Partner
The Moses Mendelssohn Center is closely linked to the University of Potsdam; its staff members offer courses in various departments of the university and regularly supervise undergraduate and graduate theses. In addition, the MMZ engages in the support of graduate students and supervises individual doctoral projects at the University of Potsdam.
Since 2010, the MMZ has also been a founding member of the Selma Stern Center for Jewish Studies Berlin-Brandenburg (ZJS), a network funded by the German Federal Ministry of Education and Research until 2022 and opened in 2012, which consists of the Freie Universität Berlin (Jewish Studies), the Humboldt-Universität zu Berlin (Cultural Studies), the Technische Universität Berlin (Center for Research on Antisemitism), the University of Potsdam (Jewish Studies) and the Abraham Geiger Kolleg (AGK) and the Hochschule Franz Liszt Weimar. In addition, thanks to the proximity to the Leibniz Centre for Contemporary History, the Einstein Forum as well as the Theodor Fontane Archive, we have academic partners that enable networking within the center of the city. The participation in the Network Digital Humanities helps to raise the profile of the Digital Humanities in the university city of Potsdam.

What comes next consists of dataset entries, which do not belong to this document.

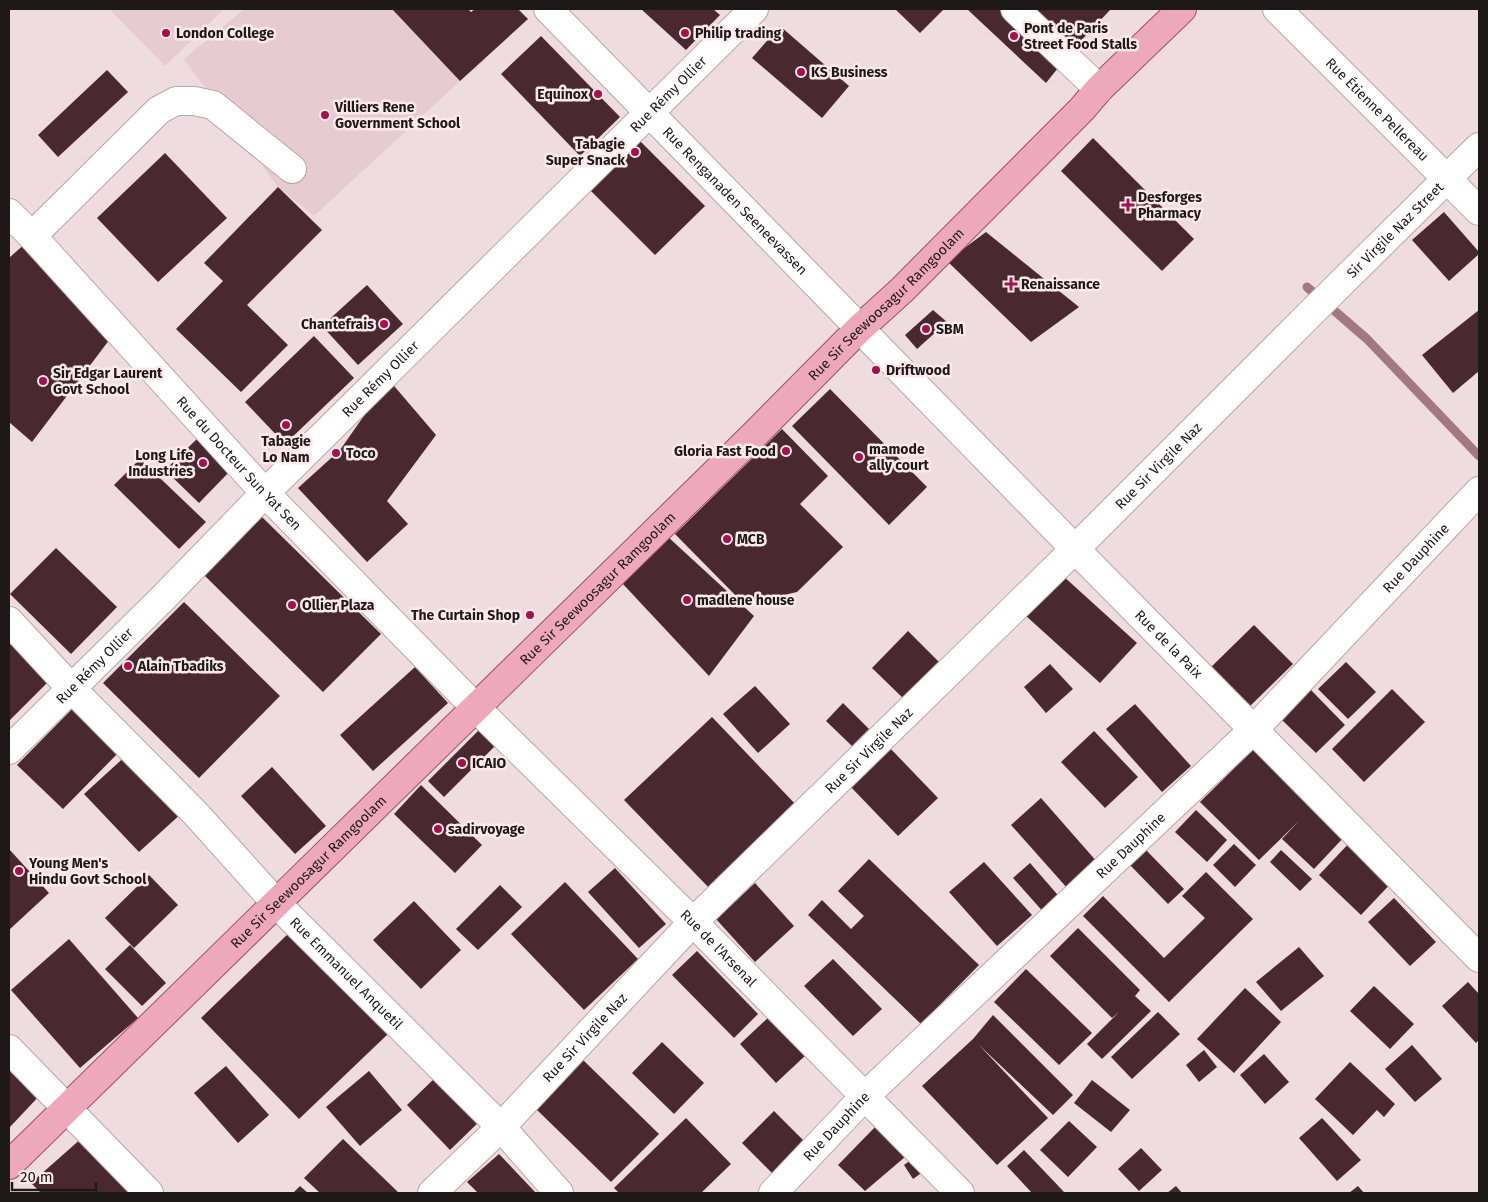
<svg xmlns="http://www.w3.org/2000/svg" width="1488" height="1202" font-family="'Fira Sans',sans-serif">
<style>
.built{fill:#e6ccd0}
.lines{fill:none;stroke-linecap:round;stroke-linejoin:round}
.stream{stroke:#a27881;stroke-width:9}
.building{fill:#4a2830}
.minor-casing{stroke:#b8a7aa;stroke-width:30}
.major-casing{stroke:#9d5164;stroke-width:30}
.minor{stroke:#fff;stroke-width:28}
.major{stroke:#eda9bb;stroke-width:28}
.poi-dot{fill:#a5104d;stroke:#fce9ed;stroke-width:2}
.labels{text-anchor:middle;stroke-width:5;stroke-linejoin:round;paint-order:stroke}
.poi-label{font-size:14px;font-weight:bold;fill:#1e1819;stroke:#fce9ed;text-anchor:start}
.street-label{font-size:14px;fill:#1e1819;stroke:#fce9ed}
</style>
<rect width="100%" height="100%" fill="#efdce0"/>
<g class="built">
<polygon points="109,9 224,9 165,66"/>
<polygon points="244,9 437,9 485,60 460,81 314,216 278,187 184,59"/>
</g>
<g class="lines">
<polyline class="stream" points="1307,287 1367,339 1479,456"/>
</g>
<g class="building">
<polygon points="392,9 468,9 471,12 475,9 518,9 528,19 460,81"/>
<polygon points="641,9 713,9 720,15 686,50"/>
<polygon points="895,9 941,9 943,10 920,33"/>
<polygon points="967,9 1002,9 1062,63 1046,83"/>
<polygon points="1031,9 1111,9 1074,48"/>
<polygon points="780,26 849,86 822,118 752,58"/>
<polygon points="541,36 620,117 580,156 501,74"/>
<polygon points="107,70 128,92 58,157 38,135"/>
<polygon points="1093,138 1194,239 1162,271 1061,171"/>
<polygon points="640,141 705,206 655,255 590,190"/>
<polygon points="165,153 227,218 158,282 97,218"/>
<polygon points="278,187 322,230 247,305 288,345 241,392 176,329 223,281 204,263"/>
<polygon points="1444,212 1479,252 1479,254 1449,281 1412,240"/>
<polygon points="986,232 1079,307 1031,342 947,261"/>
<polygon points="27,242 110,339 32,442 9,422 9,258"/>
<polygon points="367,285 403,324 358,365 322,326"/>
<polygon points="933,310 947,322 917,349 905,335"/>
<polygon points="1479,310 1479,371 1453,393 1422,355"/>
<polygon points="314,336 354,378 285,444 245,402"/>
<polygon points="389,380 436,435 387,501 408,524 367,562 298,488 340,450"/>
<polygon points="830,389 927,487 889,525 792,426"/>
<polygon points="782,429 828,476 800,504 843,547 797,592 744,604 675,534"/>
<polygon points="200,436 233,468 199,503 165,470"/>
<polygon points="140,459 206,522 179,549 114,485"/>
<polygon points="262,517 381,634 323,692 204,575"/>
<polygon points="667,536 754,616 709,676 622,583"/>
<polygon points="56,548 117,607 71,654 10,594"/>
<polygon points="1062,575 1137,643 1100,683 1025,615"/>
<polygon points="184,602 280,696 199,778 103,683"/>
<polygon points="1254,625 1293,664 1245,711 1206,672"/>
<polygon points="908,631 943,666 907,702 872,668"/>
<polygon points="9,635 52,678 9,721"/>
<polygon points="1346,662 1376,692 1348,719 1318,689"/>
<polygon points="1050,664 1073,689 1046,713 1024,687"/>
<polygon points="415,667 448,703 373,771 340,735"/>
<polygon points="755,686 790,724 758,753 723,714"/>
<polygon points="1392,689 1425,722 1364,782 1332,749"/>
<polygon points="1311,690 1345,725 1316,753 1281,719"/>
<polygon points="843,703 869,729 852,746 826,721"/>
<polygon points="1135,704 1191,766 1162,792 1106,729"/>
<polygon points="76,705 122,749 63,809 17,765"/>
<polygon points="712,717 799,808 712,891 624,800"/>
<polygon points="480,729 497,744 444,797 428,781"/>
<polygon points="1094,731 1138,777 1105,808 1061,762"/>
<polygon points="888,746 938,798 898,836 848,784"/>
<polygon points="1256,747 1346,835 1314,869 1282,839 1299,821 1259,860 1200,802"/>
<polygon points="129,753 183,812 139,852 84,794"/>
<polygon points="272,767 326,826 295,854 241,796"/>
<polygon points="421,785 482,845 455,873 394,814"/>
<polygon points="1041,798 1098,863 1068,889 1011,825"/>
<polygon points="1196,810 1227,840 1207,862 1175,832"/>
<polygon points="1353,839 1395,879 1361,915 1319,875"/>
<polygon points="1234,844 1256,865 1235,887 1213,865"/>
<polygon points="9,849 49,893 9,930"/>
<polygon points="1146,850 1184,889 1168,904 1130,865"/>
<polygon points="1281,850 1312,879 1300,891 1270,862"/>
<polygon points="869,859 979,965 921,1024 808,915 822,900 851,929 864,916 838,891"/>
<polygon points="984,862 1032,915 997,946 949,892"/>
<polygon points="1030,863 1063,901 1046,915 1013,878"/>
<polygon points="615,868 666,924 639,948 588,892"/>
<polygon points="1206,872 1253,919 1169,1002 1083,916 1103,896 1164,958 1205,918 1182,896"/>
<polygon points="149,875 178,905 134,948 105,918"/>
<polygon points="565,882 638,959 584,1010 511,934"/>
<polygon points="755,883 794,926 755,962 716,919"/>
<polygon points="500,885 522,907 478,950 456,929"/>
<polygon points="1394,898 1436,942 1410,966 1368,922"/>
<polygon points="414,901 461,950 421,989 373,940"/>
<polygon points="1078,928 1140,990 1135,996 1151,1011 1102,1059 1087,1044 1119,1012 1112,1018 1050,956"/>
<polygon points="291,931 389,1033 299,1119 201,1018"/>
<polygon points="69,939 138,1018 80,1068 11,990"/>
<polygon points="130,945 166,983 142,1006 105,969"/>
<polygon points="1299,947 1324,976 1281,1011 1256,982"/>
<polygon points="697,951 758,1014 734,1038 672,975"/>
<polygon points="833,959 882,1009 853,1036 804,986"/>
<polygon points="1026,969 1092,1033 1059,1065 994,1002"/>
<polygon points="1468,982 1479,994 1479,1040 1476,1043 1442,1006"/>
<polygon points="1374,986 1414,1024 1390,1049 1350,1011"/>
<polygon points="1245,988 1281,1022 1234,1073 1197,1039"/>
<polygon points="1158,1012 1180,1034 1132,1079 1111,1057"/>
<polygon points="771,1015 807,1054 776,1083 740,1044"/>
<polygon points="993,1015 1073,1095 1053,1115 979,1045 1048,1118 997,1165 922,1086 973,1039"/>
<polygon points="662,1042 704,1083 674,1114 632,1073"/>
<polygon points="1412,1045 1442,1079 1415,1102 1385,1069"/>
<polygon points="1204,1050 1217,1067 1199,1082 1186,1065"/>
<polygon points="1264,1054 1289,1082 1265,1104 1240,1075"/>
<polygon points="580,1057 659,1134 611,1182 532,1105"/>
<polygon points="9,1061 42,1093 9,1128"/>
<polygon points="1350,1062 1395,1104 1384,1117 1377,1110 1353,1135 1315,1099"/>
<polygon points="226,1066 269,1115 238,1143 194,1093"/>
<polygon points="369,1071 402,1110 360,1146 326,1107"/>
<polygon points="439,1074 482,1119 450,1150 407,1105"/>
<polygon points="1092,1080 1130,1110 1111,1132 1074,1103"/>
<polygon points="774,1111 809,1146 777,1178 742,1143"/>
<polygon points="686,1118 731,1164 701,1193 619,1193 614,1188"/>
<polygon points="1322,1118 1361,1160 1337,1181 1299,1138"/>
<polygon points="1069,1121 1097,1147 1068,1177 1040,1150"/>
<polygon points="877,1125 905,1157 865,1191 838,1165"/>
<polygon points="83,1137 138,1193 41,1193 31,1183"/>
<polygon points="343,1139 399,1193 320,1193 304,1178"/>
<polygon points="1141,1148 1162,1170 1139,1191 1118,1169"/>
<polygon points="1024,1150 1065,1193 1032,1193 1007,1166"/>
<polygon points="499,1154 536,1193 478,1193 467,1182"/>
<polygon points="918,1155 927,1169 913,1179 904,1165"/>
<polygon points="300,1186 308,1193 293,1193"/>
<polygon points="1176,1186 1182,1193 1167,1193"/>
<polygon points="1358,1186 1364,1193 1349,1193"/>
</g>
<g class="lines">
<g class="minor-casing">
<g id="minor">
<path id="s1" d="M548,9L1075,549L1479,958"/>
<polyline points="1015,9 1099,89"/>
<path id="s2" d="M1277,9L1479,211"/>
<path id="s3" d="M9,213L32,236L265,493L475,707L693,922L960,1193"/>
<polyline points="32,236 159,110 176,101 194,101 213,105 292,169"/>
<path id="s4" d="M9,621L71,688L196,814L276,903L501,1127L559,1193"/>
<path id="s5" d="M9,750L164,597L265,493L754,9"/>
<polyline points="9,1049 149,1193"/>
<path id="s6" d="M432,1193L501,1127L693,922L1075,549L1312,312L1479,147"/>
<path id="s7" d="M773,1193L864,1097L1254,729L1479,491"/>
</g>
</g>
<g class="major-casing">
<g id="major">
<path id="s8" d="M9,1165L754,435L859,329L902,290L1082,109L1099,89L1182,9"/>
</g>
</g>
<use href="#minor" class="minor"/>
<use href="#major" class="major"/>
</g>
<g class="poi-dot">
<circle cx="166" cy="33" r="5"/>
<circle cx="685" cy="33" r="5"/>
<circle cx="1014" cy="36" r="5"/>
<circle cx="801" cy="72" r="5"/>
<circle cx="598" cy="94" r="5"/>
<circle cx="325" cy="115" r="5"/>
<circle cx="635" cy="152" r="5"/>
<path d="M1125.5 197.5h5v5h5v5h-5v5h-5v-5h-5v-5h5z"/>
<path d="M1008.5 276.5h5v5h5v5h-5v5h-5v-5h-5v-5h5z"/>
<circle cx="384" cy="324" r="5"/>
<circle cx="926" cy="329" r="5"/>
<circle cx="876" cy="370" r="5"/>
<circle cx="43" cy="381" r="5"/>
<circle cx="286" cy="425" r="5"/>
<circle cx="786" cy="451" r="5"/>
<circle cx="336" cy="453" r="5"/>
<circle cx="859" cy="457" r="5"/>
<circle cx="203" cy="463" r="5"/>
<circle cx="727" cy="539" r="5"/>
<circle cx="687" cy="600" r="5"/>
<circle cx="292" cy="605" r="5"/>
<circle cx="530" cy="615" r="5"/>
<circle cx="128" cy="666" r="5"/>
<circle cx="462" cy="763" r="5"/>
<circle cx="438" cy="829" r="5"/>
<circle cx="19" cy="871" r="5"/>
</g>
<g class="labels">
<g class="poi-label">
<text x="1024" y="33">Pont de Paris<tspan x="1024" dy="16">Street Food Stalls</tspan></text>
<text x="176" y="38">London College</text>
<text x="695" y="38">Philip trading</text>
<text x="811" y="77">KS Business</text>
<text x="588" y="99" text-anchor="end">Equinox</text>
<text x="335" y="112">Villiers Rene<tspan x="335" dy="16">Government School</tspan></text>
<text x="625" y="149" text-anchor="end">Tabagie<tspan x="625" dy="16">Super Snack</tspan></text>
<text x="1138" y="202">Desforges<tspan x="1138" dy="16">Pharmacy</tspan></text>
<text x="1021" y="289">Renaissance</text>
<text x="374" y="329" text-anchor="end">Chantefrais</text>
<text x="936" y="334">SBM</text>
<text x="886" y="375">Driftwood</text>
<text x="53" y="378">Sir Edgar Laurent<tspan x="53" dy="16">Govt School</tspan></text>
<text x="286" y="446" text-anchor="middle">Tabagie<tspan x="286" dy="16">Lo Nam</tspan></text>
<text x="869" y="454">mamode<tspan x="869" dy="16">ally court</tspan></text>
<text x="776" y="456" text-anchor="end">Gloria Fast Food</text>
<text x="346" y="458">Toco</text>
<text x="193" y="460" text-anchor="end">Long Life<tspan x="193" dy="16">Industries</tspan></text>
<text x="737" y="544">MCB</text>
<text x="697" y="605">madlene house</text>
<text x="302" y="610">Ollier Plaza</text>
<text x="520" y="620" text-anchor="end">The Curtain Shop</text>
<text x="138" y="671">Alain Tbadiks</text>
<text x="472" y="768">ICAIO</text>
<text x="448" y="834">sadirvoyage</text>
<text x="29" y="868">Young Men's<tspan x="29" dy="16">Hindu Govt School</tspan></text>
</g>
<g class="street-label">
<text dy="5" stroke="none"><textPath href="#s5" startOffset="930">Rue Rémy Ollier</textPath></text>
<text dy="5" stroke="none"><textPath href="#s2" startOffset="142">Rue Étienne Pellereau</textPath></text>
<text dy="5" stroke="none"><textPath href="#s1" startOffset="268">Rue Renganaden Seeneevassen</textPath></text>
<text dy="5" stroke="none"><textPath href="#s6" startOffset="1362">Sir Virgile Naz Street</textPath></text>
<text dy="5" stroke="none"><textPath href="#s8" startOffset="1229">Rue Sir Seewoosagur Ramgoolam</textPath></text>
<text dy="5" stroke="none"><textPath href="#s5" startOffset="525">Rue Rémy Ollier</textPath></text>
<text dy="5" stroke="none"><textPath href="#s3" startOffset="340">Rue du Docteur Sun Yat Sen</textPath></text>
<text dy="5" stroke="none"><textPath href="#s6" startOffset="1028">Rue Sir Virgile Naz</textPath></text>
<text dy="5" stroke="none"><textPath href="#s7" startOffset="904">Rue Dauphine</textPath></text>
<text dy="5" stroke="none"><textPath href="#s8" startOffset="824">Rue Sir Seewoosagur Ramgoolam</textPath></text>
<text dy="5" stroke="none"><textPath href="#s1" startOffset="888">Rue de la Paix</textPath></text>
<text dy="5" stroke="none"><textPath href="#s5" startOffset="120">Rue Rémy Ollier</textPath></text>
<text dy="5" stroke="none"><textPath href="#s6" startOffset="622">Rue Sir Virgile Naz</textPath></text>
<text dy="5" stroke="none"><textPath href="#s7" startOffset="499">Rue Dauphine</textPath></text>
<text dy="5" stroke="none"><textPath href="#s8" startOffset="419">Rue Sir Seewoosagur Ramgoolam</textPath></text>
<text dy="5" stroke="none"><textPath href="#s3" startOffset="1022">Rue de l'Arsenal</textPath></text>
<text dy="5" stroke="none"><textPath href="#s4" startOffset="488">Rue Emmanuel Anquetil</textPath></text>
<text dy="5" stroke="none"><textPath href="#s6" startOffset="218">Rue Sir Virgile Naz</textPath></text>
<text dy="5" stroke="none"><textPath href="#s7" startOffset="92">Rue Dauphine</textPath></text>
</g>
</g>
<rect width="1488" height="1202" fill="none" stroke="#1e1819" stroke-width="20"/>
<path d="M12 1182v8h84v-8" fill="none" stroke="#1e1819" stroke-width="2.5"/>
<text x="20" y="1182" font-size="15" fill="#1e1819" stroke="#fce9ed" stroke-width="4" paint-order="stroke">20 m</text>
</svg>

Cooperations with partner institutions abroad - especially in England, the USA and Israel - are constantly being expanded and strengthened. This includes cooperation with research institutions such as the Academic Working Group of the Leo Baeck Institute (WAG) as part of the international Leo Baeck Institute with its three branches in Jerusalem, London and New York. Regular cooperation partners also include the German Historical Institutes in Warsaw and Washington, Indiana University in Bloomington with its Jewish Studies Program, the Bucerius Institute for Research of Contemporary German History and Society at the University of Haifa, the Richard Koebner Minerva Center for German History in Jerusalem, the Minerva Institute for German History at Tel Aviv University, and the Centre for the Study of the Holocaust and Jewish Literature at Charles University in Prague as well as the European Association for Israel Studies. Cooperation with the above-mentioned, mostly much larger institutions includes reciprocal invitations to lectures, fellowships, publications, joint conferences or workshops, and programs for graduate support.